HOME11.CSR |新入社員過労自殺の電通を 厚生労働省が3度も「働きやすい企業」として「くるみん認定」。労基署の勧告後も認定。ズサンな役人審査露呈(RIEF) |

新入社員過労自殺の電通を 厚生労働省が3度も「働きやすい企業」として「くるみん認定」。労基署の勧告後も認定。ズサンな役人審査露呈(RIEF)

2016-10-27 20:56:57

kuruminキャプチャ

 

 新人社員が過労自殺した大手広告代理店の電通に対して、厚労省が、労働時間短縮や子育てに積極的に取り組んでいる「働きやすい企業」に与える「くるみん認定」を過去3回にわたって与えていたことがわかった。

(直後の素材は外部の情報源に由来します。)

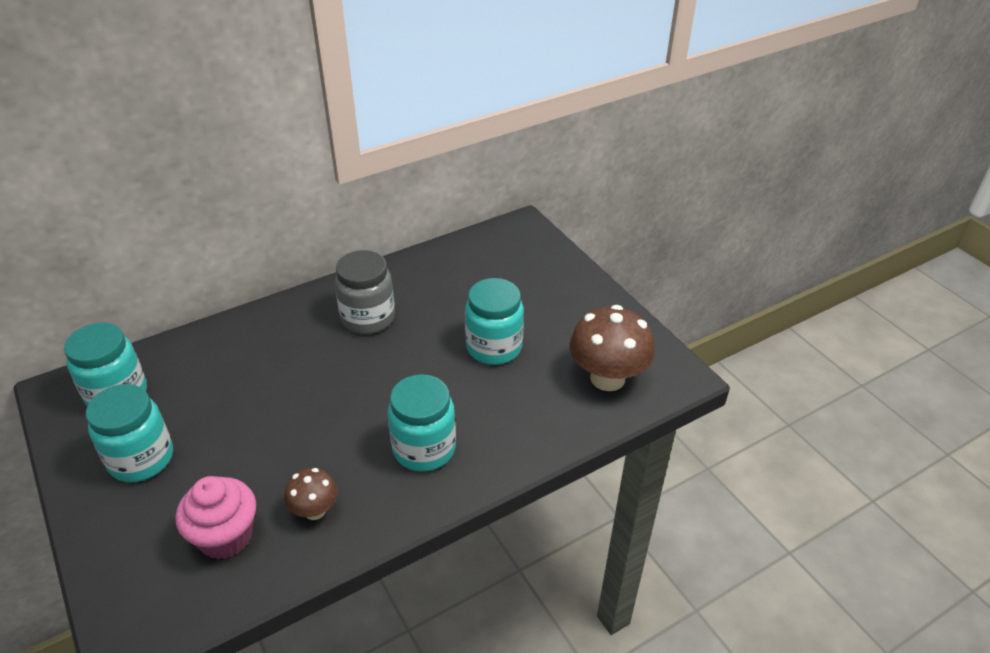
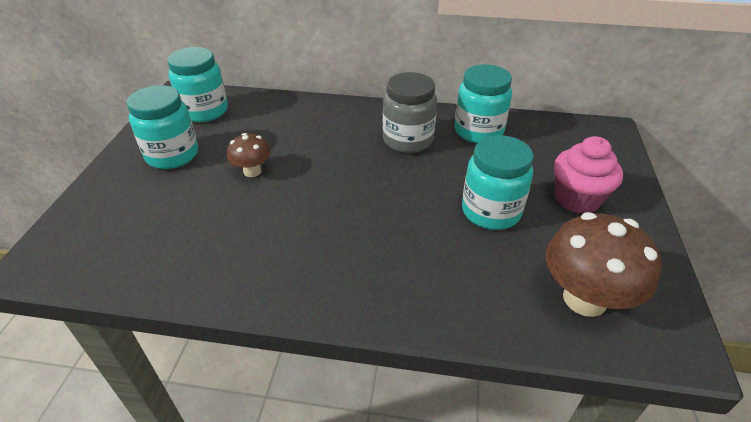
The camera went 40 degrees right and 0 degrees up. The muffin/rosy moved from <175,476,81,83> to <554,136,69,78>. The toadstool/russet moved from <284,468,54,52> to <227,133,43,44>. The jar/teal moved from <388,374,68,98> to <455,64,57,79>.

同認定を受けると税制優遇の特典を利用でき、電通は社員を自殺に追い込む一方で、税制優遇を享受していたことになる。

 

 くるみん認定は、厚生労働省が次世代育成支援対策推進法に基づく。労働時間短縮や子育てなど、社員が働きやすい職場環境を実現する行動計画を策定し、その計画に定めた目標を達成、一定の基準を満たした企業を、「子育てサポート企業」として、認定を受けることができる仕組みだ。今年6月末現在で、2570社が認定を受けている。認定基準には、「所定外(残業)労働時間の削減」「有休取得」とともに、「法令に反する重大な事実がない」ことも入っている。

 

 認定されると、社内に保育施設や授乳コーナーなどの「次世代育成支援資産」を設けた際、割増償却を受けるなどの税制優遇措置を利用できる。電通はこれまで2007年、10年、15年と3回にわたって認定を受けている。さらに08、09年度には、同省の「仕事と生活の調和推進モデル事業」において、「日本を代表する企業10社」にも選ばれている。

 

 しかし、この間、電通は13年に男性社員が過労死しており、14年には関西支社で、違法な長時間労働があったとして、労基署から是正勧告を受けている。昨年12月に新入社員の高橋まつりさん(24)が自殺する前の15年8月にも東京本社が是正勧告を受けている。

 

 「くるみん認定」を受けた企業は、広告などで「くるみんマーク」を使うことが出来、働きやすい企業であると世間にアピールできる。大学生などの企業選びでも評価基準のひとつになっているほどだ。

 

dentsuキャプチャ

 

 厚生労働省は労基署から長時間労働の是正勧告が2年連続で出されているのに、2015年にも再び電通が認定を受けた点について、「過去に是正勧告が出されていても認定の審査をクリアしているということは、認定審査の時点で改善状況が報告されていたため、法令に違反していないという判断になったと思う」とコメントしている。http://www.huffingtonpost.jp/2016/10/26/kurumin-dentsu_n_12653898.html?utm_hp_ref=japan

 

 しかし、その後に、高橋さんは長時間労働で自殺しており、改善はなされていなかったことは明白だ。「改善しました」という書面審査を鵜呑みにしたのか、あるいは広告会社の電通の巧みな説明にだまされたのか。いずれにしても、役所認定の「くるみん」ブランドのいい加減さを露呈したことも間違いない。